═══ INFORMATION ═══
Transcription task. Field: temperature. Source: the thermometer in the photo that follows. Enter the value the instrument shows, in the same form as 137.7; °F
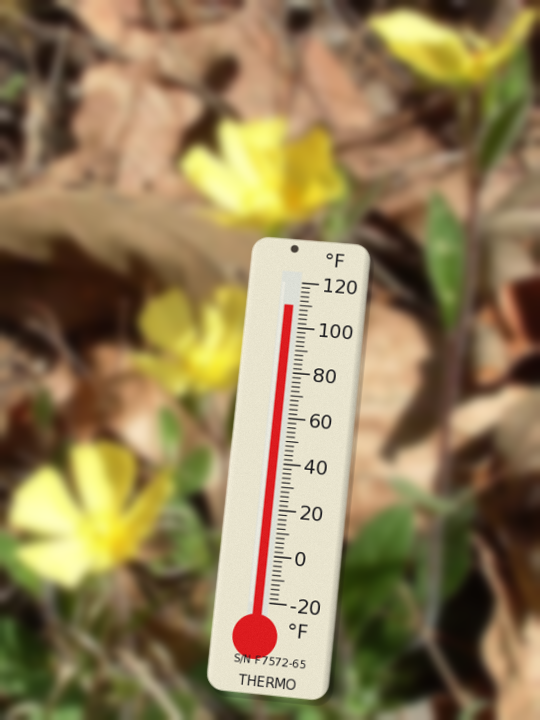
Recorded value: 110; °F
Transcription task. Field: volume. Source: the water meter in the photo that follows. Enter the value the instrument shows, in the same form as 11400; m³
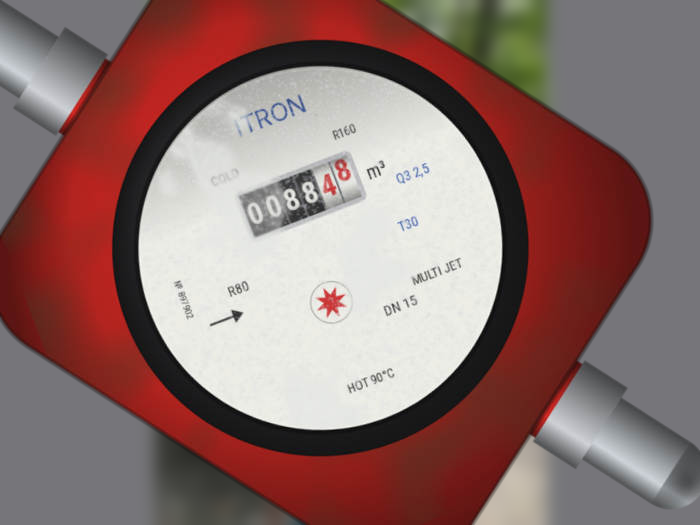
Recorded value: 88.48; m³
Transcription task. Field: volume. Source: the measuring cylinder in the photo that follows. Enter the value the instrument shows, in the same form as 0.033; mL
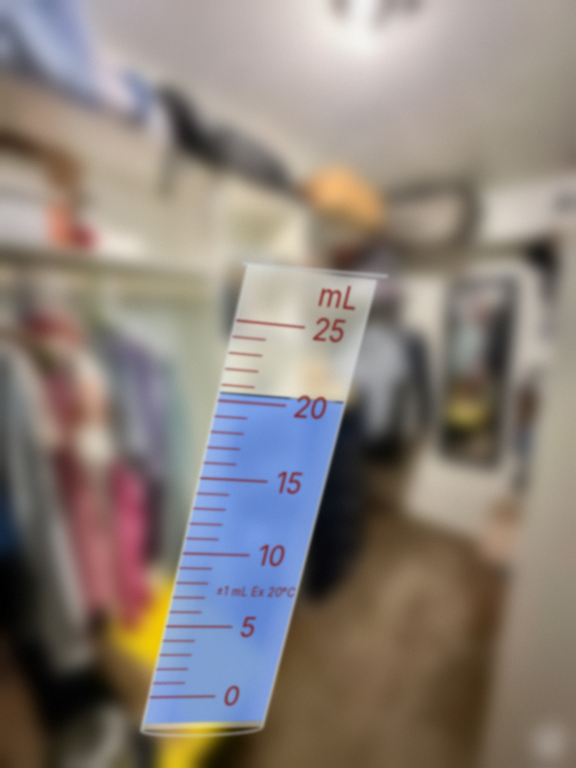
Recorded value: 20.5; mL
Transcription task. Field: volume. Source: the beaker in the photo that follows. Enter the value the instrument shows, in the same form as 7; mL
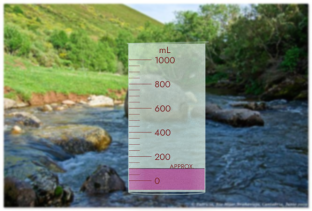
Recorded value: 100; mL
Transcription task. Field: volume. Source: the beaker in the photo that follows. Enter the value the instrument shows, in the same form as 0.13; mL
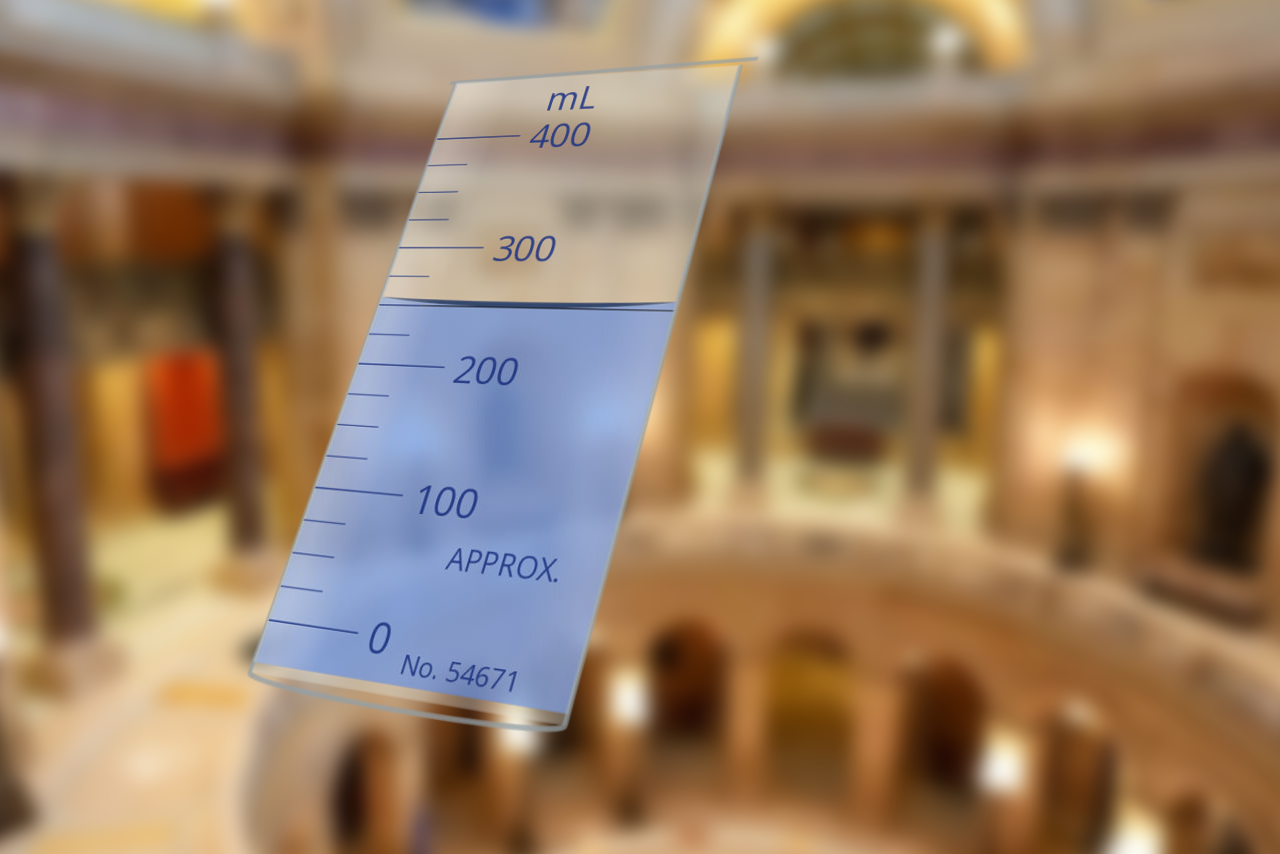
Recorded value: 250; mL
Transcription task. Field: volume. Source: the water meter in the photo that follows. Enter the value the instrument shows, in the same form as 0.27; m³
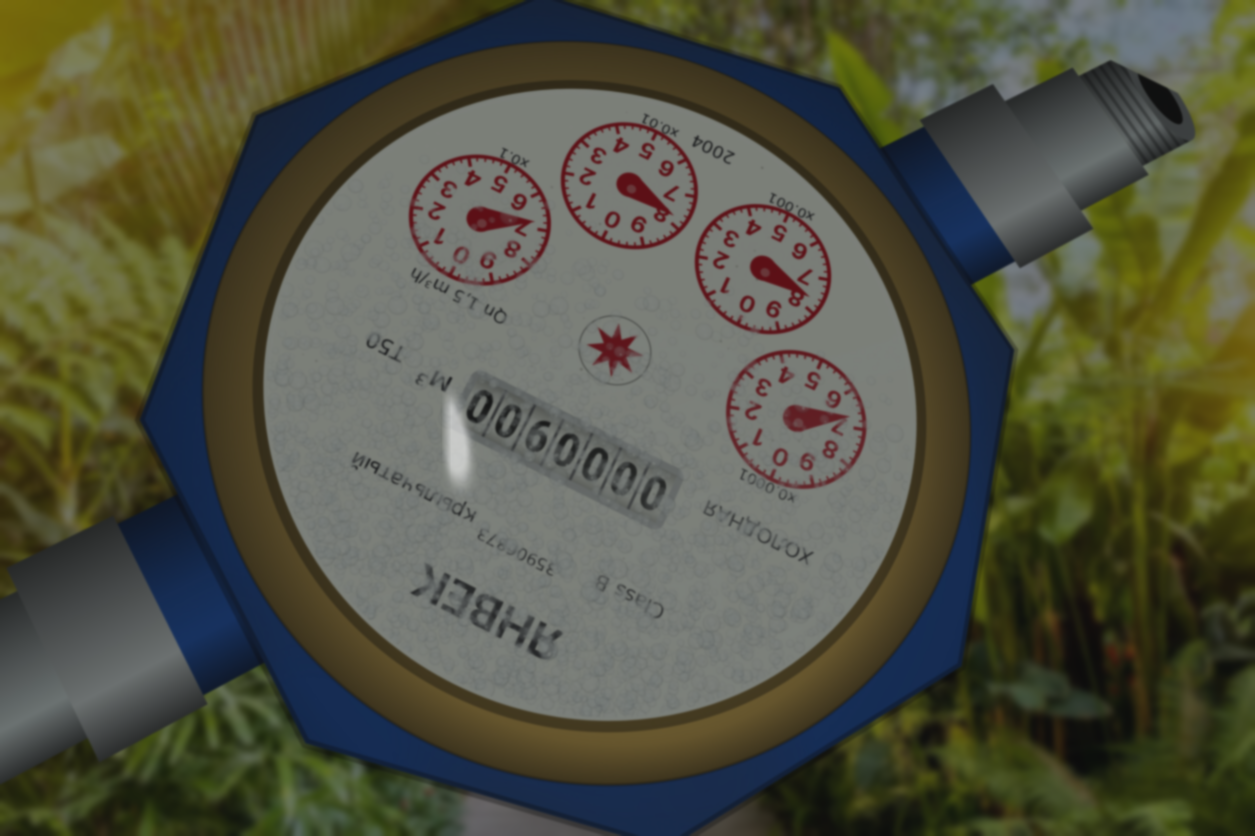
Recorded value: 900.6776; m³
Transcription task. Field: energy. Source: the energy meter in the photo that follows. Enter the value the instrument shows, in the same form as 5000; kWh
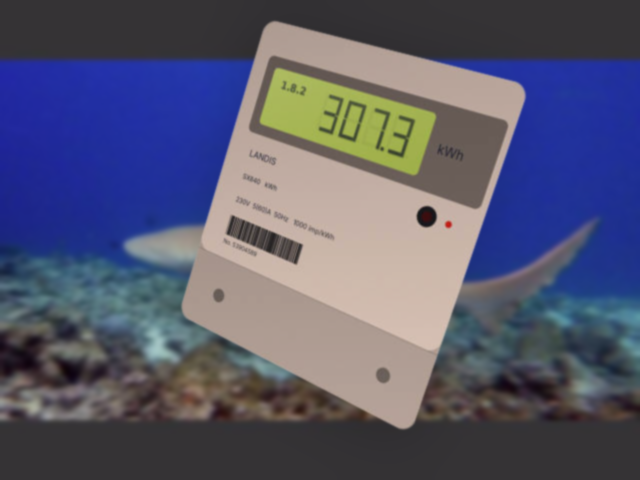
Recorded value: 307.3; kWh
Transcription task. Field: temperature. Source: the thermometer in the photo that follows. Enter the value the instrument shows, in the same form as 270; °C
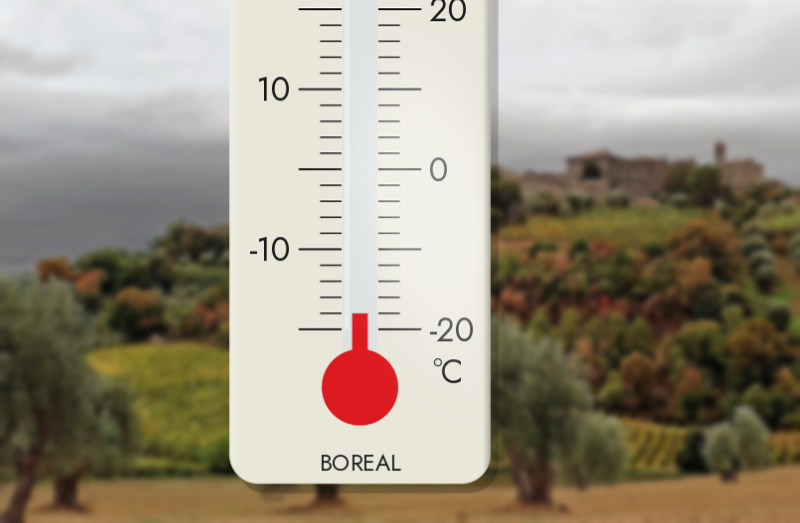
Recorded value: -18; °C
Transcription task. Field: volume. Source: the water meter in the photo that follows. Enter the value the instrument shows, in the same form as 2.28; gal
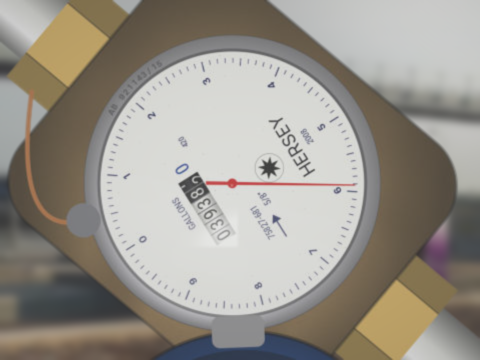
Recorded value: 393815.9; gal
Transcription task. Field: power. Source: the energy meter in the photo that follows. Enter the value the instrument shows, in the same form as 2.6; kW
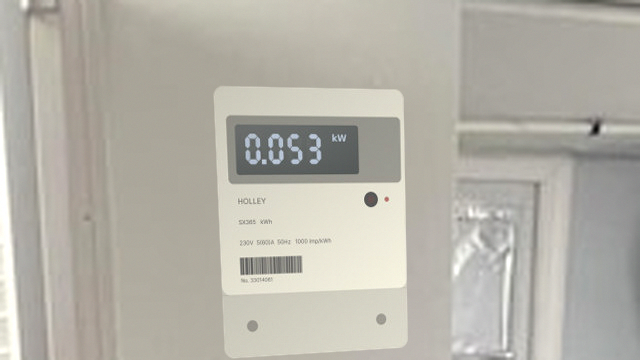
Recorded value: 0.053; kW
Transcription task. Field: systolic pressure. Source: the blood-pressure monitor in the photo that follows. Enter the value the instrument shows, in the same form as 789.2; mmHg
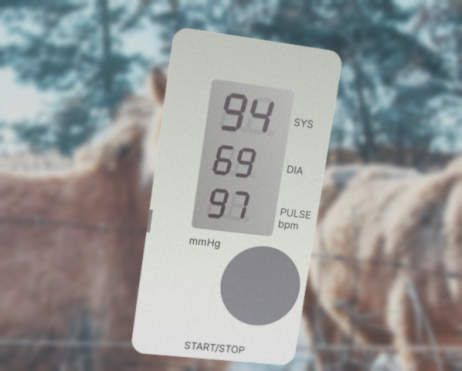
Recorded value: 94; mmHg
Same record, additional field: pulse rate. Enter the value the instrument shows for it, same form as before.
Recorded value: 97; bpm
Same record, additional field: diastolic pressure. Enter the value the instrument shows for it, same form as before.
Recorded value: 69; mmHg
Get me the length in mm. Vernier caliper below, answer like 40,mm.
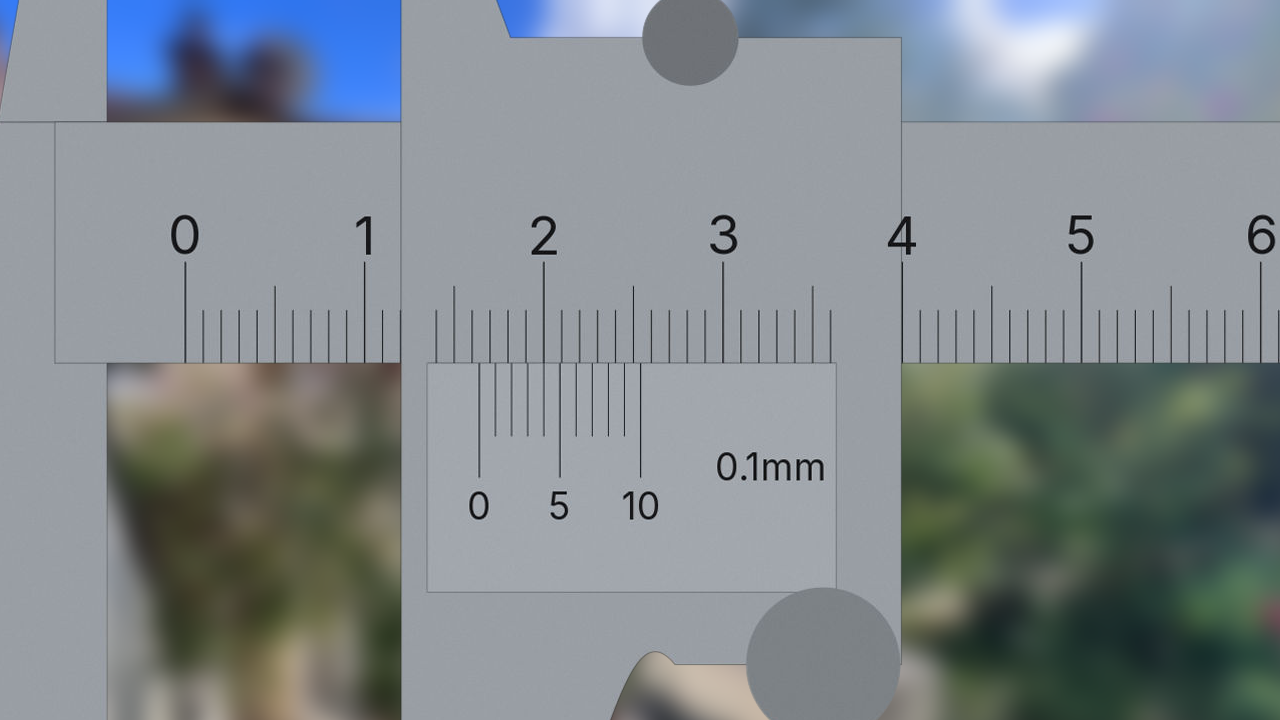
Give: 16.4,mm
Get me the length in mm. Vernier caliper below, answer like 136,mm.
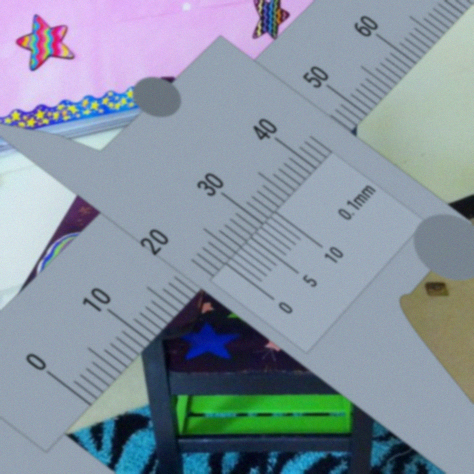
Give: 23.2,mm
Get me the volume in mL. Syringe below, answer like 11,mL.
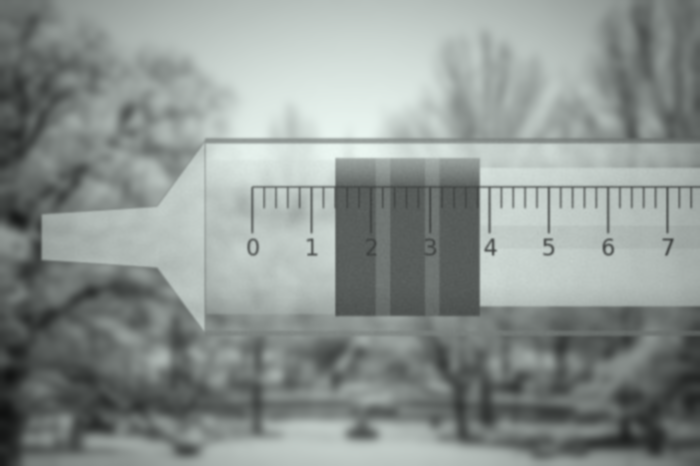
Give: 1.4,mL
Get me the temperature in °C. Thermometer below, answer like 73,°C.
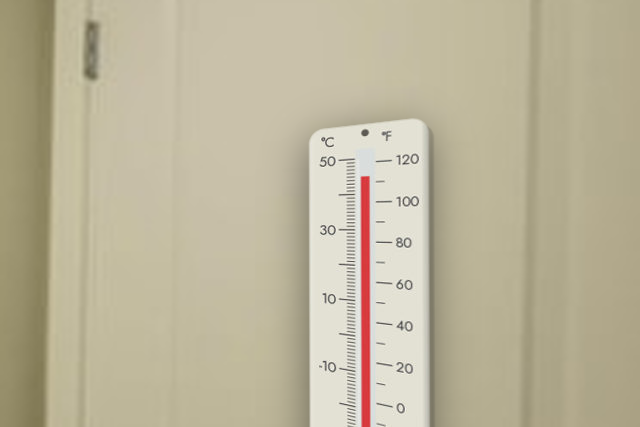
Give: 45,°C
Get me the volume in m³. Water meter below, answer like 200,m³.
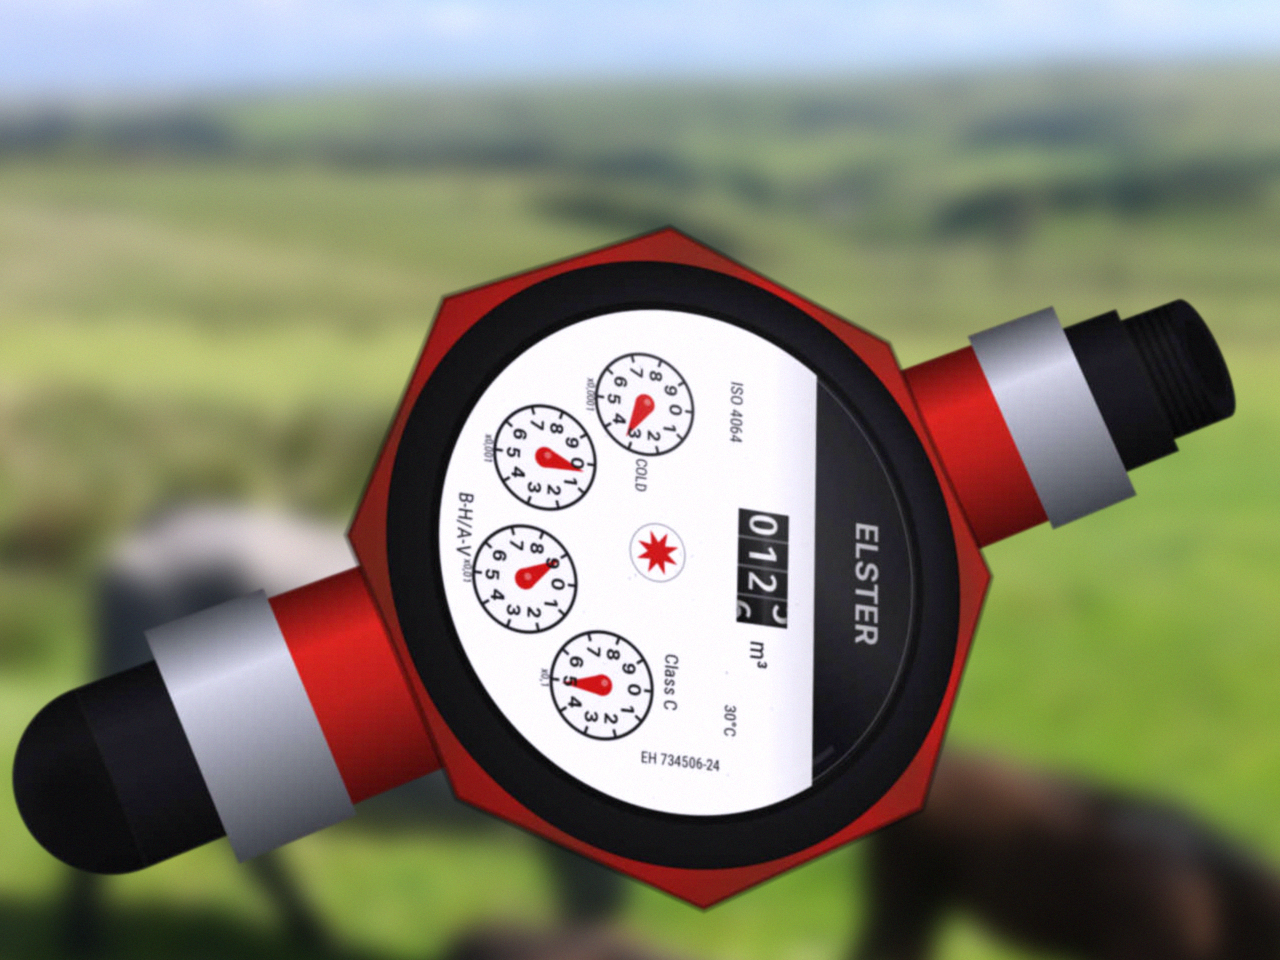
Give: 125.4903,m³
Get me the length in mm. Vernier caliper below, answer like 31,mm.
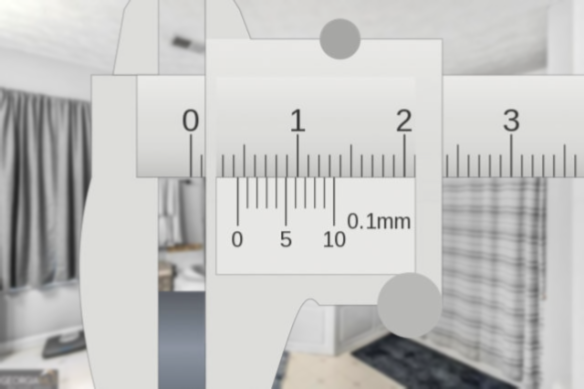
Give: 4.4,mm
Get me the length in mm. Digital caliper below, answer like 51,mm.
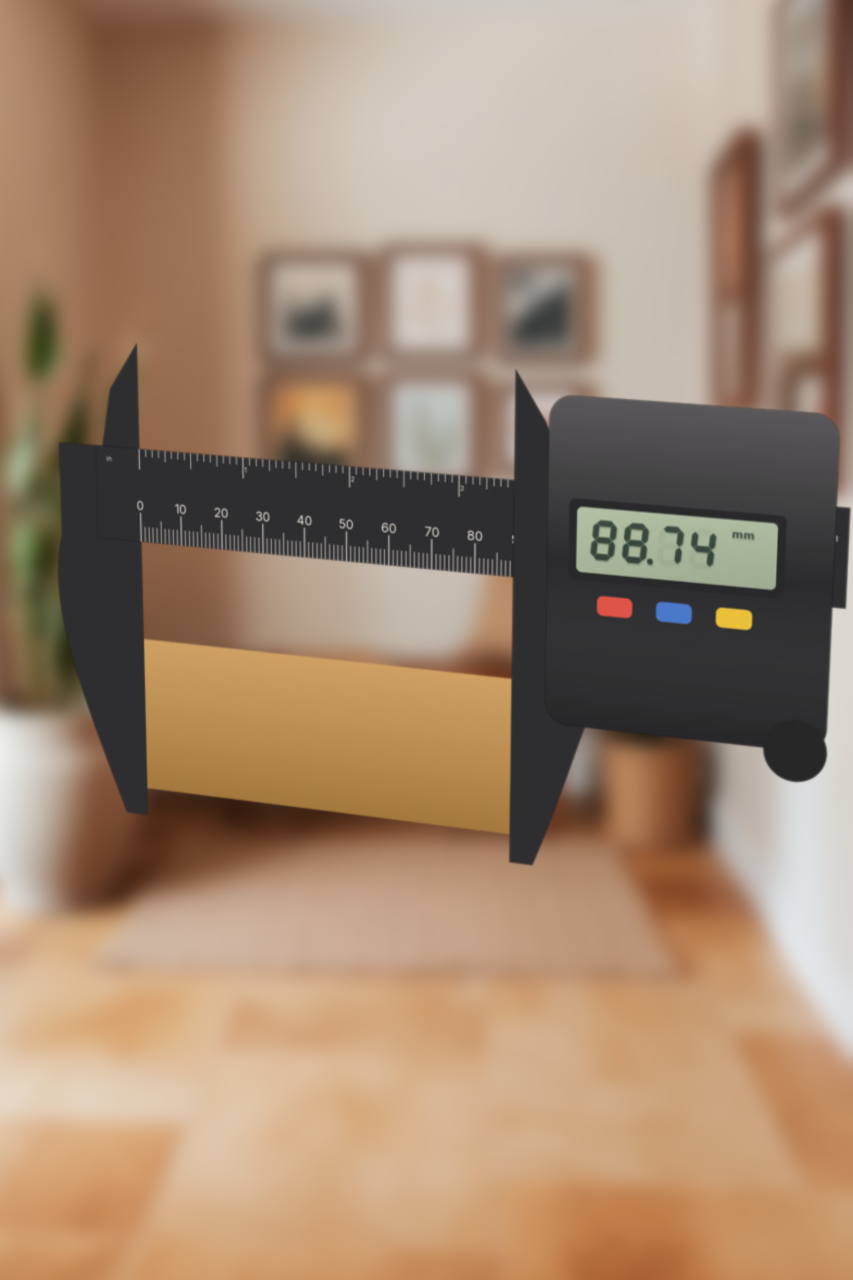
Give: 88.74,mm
═══
▸ PROBLEM REQUIREMENTS: Arrange the lines as a JSON list of strings, one string per line with blank lines omitted, starting with the line containing "Transcription task. Field: systolic" and continuing through the line containing "Give: 23.2,mm". Leave the pictures out of the answer.

▸ TASK OUTPUT:
[
  "Transcription task. Field: systolic pressure. Source: the blood-pressure monitor in the photo that follows. Enter the value the instrument shows, in the same form as 789.2; mmHg",
  "Recorded value: 94; mmHg",
  "Same record, additional field: pulse rate. Enter the value the instrument shows for it, same form as before.",
  "Recorded value: 97; bpm",
  "Same record, additional field: diastolic pressure. Enter the value the instrument shows for it, same form as before.",
  "Recorded value: 69; mmHg",
  "Get me the length in mm. Vernier caliper below, answer like 40,mm.",
  "Give: 16.4,mm",
  "Get me the length in mm. Vernier caliper below, answer like 136,mm.",
  "Give: 23.2,mm"
]